The task force instructs people who are at risk of contracting HIV to take PrEP, a daily pill called Truvada, to prevent the virus. This includes people who have HIV-positive partners, people who have sex with at-risk individuals, and people who inject illegal drugs. The disease is transmitted through contact with certain bodily fluids, including semen, vaginal and rectal fluids, blood, and breast milk.

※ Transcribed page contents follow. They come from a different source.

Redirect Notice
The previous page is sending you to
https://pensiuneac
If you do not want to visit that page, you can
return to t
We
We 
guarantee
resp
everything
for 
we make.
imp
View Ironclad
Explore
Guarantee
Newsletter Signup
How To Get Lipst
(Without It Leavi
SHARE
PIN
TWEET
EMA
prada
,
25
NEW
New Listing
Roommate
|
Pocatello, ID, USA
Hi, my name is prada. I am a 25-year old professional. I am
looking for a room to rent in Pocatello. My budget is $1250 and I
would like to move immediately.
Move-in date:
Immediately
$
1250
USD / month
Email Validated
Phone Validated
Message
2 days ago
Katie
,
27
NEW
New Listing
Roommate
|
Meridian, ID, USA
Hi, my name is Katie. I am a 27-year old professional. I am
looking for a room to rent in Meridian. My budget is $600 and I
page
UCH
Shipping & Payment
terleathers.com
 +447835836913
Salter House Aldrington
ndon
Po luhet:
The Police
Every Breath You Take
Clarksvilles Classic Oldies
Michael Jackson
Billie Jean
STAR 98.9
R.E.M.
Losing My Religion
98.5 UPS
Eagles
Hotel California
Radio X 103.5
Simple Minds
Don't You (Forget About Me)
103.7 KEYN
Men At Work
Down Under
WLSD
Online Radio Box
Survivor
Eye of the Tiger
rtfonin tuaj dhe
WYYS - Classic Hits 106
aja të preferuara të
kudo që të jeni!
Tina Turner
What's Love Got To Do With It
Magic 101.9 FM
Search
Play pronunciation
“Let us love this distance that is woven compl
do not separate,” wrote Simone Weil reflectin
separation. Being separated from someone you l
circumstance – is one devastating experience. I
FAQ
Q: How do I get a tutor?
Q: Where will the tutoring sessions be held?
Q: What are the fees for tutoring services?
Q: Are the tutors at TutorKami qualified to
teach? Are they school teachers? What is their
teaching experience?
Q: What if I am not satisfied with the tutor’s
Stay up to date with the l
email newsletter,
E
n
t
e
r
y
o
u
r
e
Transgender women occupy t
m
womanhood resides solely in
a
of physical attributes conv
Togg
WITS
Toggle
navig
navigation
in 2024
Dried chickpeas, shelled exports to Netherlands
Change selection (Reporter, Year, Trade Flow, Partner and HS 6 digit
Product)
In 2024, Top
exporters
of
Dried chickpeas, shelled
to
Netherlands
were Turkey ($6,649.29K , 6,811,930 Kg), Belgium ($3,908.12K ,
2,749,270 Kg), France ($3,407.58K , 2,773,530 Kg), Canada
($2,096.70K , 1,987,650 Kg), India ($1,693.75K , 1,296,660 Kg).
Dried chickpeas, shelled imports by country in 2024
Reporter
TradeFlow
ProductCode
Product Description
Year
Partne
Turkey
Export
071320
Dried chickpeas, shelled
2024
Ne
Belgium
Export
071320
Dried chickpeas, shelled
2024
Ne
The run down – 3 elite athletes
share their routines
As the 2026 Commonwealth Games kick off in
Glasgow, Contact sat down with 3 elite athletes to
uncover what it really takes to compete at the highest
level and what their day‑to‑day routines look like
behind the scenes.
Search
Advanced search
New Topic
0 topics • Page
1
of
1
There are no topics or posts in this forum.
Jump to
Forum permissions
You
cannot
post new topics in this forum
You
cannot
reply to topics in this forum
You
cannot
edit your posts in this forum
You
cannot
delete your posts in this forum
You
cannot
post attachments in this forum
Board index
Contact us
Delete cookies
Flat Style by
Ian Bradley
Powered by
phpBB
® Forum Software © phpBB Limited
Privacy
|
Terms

"This is the first time the Task Force has recommended PrEP," said Paul Volberding, director of the University of California, San Francisco AIDS Research Institute, in a statement to Reuters. "It will dramatically encourage PrEP use and will help force price reductions that are a major current barrier to this essential HIV prevention tool."

Truvada is a combination of tenofovir and emtricitabine. It is also used to manage HIV.

Regularly taking PrEP lowers an individual's chance of contracting HIV by up to 90 percent. According to the Centers for Disease Control and Prevention, by using a condom, the possibility of becoming infected declines even further.

However, while PrEP has been proven safe and effective, many who should be taking it aren't doing so. Some might not know that it exists or they do not have access to it. Some do not take the drug regularly, which makes it less effective.

The Fight Against HIV/AIDS Epidemic

In the United States, an estimated 1.1 million people are living with HIV. About 162,500 do not know that they are carriers of the virus. Every year, 40,000 people are diagnosed with HIV.

The recommendation came months after U.S. President Donald J. Trump, during his State of the Nation speech, pledged to reduce new HIV infections across the country by 75 percent within five years and then end the epidemic by 2030.